About the No Text Weekend
No Text Weekend is a movement designed to prompt people to think about the ways that they are communicating, and when it might make sense to bring back the original FaceTime: talking. It is brought to you by the creators of
Blogologues, an NYC-based sketch comedy show that performs text from the internet and social media live onstage, but reimagined with unexpected characters and scenarios. Take the pledge to talk instead of text
here.
About Jen and Allison
Allison Goldberg & Jen Jamula are co-creators of the sketch comedy show
Blogologues, in which they perform text from the internet and social media verbatim and live onstage with wildly re-imagined characters and scenarios.
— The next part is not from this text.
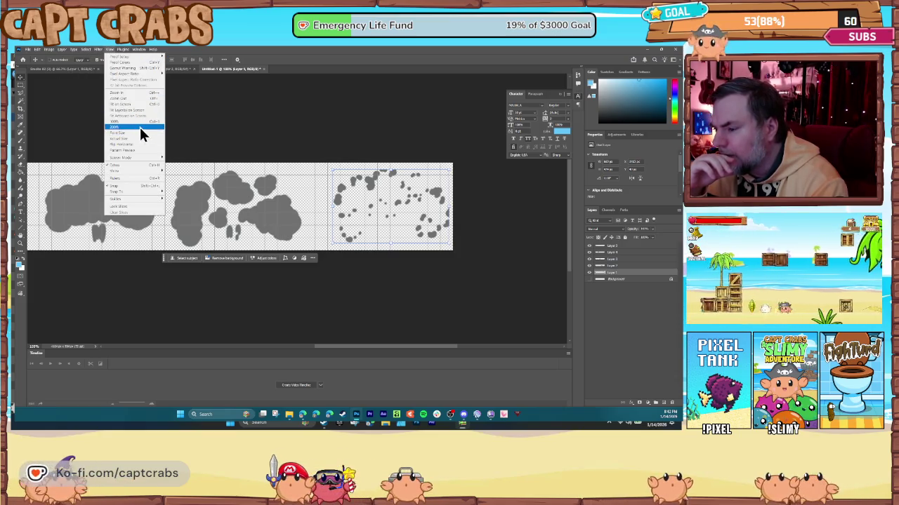
# Show rulers and drag vertical guides to mark the boundaries between cloud frames.
pyautogui.click(148, 180)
The show has been featured in VICE, Newsweek, The Village Voice, The Daily Beast, The Huffington Post and
more. In 2014, the duo was featured on the
cover of Time Out NY and ranked among "
the top 10 funniest women in NYC." Jen and Alli are Creative Consultants to Randi Zuckerberg, have produced content for brands including The Guardian, Mashable, and The Daily Dot, and speak and perform at conferences nationwide. Through their company
GoldJam Creative, they teach communications workshops tackling creativity in the workplace, presentation skills, storytelling, pitching and more, for companies including Buzzfeed, Squarespace, NBC, and others. They are fascinated by how new media is changing our society, and look forward to putting down their phones. The duo met at Yale.